Main danger is overreacting to Arizona shooting

 Re: "Shooter pulled the trigger, not the political culture," Editorial, Jan. 10

What's the difference between an epidemic and a pandemic? Media coverage.

What's the difference between a tragedy that warrants our sympathy for the victims and a crisis that results in knee-jerk punditry and ill-conceived legislation? Same answer.

The events in Arizona last Saturday are quickly moving to this second category. The facts-be-damned anti-gunners are frothing at the mouth and cannot point their fingers quickly enough. The pro-gunners are acting like kids with their collective hand caught in the cookie jar.

Meanwhile, talk shows are abuzz with the political ramifications of what appears to be the act of one crazed individual with no motivations beyond those conceived in his very ill mind.

What we must be most cautious of is overreaction. The left will invariably use this tragedy to argue for more draconian restrictions on our constitutional right to keep and bear arms. The emotional argument that restricting liberty is worth it "if it only saves one life" is pure sophistry. If that were valid, it would be a lot harder to buy an automobile.

David E. Frick

Sterling, Va.

End cheap driving by raising gas taxes

 Re: "End the Highway Trust Fund," Jan. 7

Diana Furchtgott-Roth has gotten it all wrong. Instead of a separate fund for road building, she suggests some other complex formula to "privatize" future road construction -- which would be left to the discretion of the states.

◆ INFORMATION:

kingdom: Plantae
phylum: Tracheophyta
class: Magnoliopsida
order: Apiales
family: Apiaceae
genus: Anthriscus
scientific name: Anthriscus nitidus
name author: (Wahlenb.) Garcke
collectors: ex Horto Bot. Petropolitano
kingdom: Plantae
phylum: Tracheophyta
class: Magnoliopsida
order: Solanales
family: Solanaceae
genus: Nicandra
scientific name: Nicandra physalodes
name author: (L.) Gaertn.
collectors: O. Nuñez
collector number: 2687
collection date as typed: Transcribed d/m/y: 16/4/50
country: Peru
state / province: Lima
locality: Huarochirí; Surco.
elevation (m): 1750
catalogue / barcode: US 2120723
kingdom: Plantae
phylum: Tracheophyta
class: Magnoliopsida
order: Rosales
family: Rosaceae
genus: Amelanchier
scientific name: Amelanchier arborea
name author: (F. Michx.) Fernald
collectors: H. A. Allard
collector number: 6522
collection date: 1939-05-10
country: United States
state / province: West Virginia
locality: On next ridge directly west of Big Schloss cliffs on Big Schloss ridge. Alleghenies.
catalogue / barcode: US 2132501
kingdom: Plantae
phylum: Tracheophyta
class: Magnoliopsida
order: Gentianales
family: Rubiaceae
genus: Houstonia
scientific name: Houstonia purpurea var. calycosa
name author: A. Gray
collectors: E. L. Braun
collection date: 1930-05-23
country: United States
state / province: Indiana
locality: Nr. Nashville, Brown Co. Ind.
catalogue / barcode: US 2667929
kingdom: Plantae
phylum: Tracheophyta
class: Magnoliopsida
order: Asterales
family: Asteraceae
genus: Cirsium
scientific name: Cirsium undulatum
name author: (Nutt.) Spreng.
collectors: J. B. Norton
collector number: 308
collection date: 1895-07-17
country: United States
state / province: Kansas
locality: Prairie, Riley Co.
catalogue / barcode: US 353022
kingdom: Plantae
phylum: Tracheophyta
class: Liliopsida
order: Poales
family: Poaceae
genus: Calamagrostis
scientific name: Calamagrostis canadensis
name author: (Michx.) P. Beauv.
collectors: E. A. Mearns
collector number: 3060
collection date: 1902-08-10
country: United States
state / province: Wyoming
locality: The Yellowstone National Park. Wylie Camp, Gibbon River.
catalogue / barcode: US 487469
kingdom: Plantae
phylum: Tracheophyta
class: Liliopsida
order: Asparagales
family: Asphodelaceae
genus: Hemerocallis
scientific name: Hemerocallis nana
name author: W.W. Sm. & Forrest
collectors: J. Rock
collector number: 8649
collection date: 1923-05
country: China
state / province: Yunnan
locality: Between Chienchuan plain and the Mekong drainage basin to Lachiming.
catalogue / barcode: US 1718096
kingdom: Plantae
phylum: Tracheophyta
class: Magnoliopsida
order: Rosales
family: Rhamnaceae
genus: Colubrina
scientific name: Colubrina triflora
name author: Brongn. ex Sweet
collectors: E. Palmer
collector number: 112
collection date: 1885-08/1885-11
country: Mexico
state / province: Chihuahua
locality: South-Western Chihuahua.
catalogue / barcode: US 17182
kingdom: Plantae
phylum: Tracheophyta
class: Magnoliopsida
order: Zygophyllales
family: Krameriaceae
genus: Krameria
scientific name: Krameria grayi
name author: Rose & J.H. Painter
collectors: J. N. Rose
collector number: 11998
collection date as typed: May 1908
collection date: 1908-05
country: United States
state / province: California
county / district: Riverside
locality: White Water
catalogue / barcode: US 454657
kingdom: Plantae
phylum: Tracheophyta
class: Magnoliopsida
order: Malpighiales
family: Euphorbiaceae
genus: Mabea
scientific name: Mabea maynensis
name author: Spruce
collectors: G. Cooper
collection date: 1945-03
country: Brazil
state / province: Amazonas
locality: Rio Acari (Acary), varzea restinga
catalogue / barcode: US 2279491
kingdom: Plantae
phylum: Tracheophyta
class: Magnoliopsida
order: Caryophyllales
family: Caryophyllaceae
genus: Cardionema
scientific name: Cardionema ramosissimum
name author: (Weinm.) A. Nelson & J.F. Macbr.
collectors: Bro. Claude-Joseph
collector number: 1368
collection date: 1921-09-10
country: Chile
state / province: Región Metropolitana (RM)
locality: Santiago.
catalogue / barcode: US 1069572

◆ WHAT THIS EXERCISE ASKS:
A. Repeat verbatim the passage of the letters to the editor that opens with the words containing "What we must" and closes with "of the states.".
B. Resume the letters to the editor, picking up directly after their final sentence.

◆ ANSWERS IN ORDER:
A.
What we must be most cautious of is overreaction. The left will invariably use this tragedy to argue for more draconian restrictions on our constitutional right to keep and bear arms. The emotional argument that restricting liberty is worth it "if it only saves one life" is pure sophistry. If that were valid, it would be a lot harder to buy an automobile.

David E. Frick

Sterling, Va.

End cheap driving by raising gas taxes

 Re: "End the Highway Trust Fund," Jan. 7

Diana Furchtgott-Roth has gotten it all wrong. Instead of a separate fund for road building, she suggests some other complex formula to "privatize" future road construction -- which would be left to the discretion of the states.

B.
During the Cold War frenzy, a separate "Defense Highway System" was proposed. Renamed the Interstate Highway System, it overwhelmed the landscape and urban settings.

We should emulate the European model and raise gasoline taxes commensurate with the automobile's social impact. Freedom of easy mobility is wonderful, but a civil society also needs social restraint.

Edward Abramic


D.C. should collect what it is owed

 Re: "D.C. owed more than $300 million in unpaid parking, driving tickets," Jan. 4

The $300 million the District is owed for unpaid parking and driving violations is 60 percent of the entire estimated budget shortfall. The District is considering an amnesty program to collect these funds. However, the article says the amnesty might yield only $6 million. What happens to the other $294 million? It would be fiduciarily irresponsible to "write off" that amount. These numbers are simply too significant to waive penalties in the hopes of collecting two cents on the dollar.

Maybe these numbers are simply wrong. Or perhaps this warrants an investigation before someone at City Hall settles for such a miniscule payback.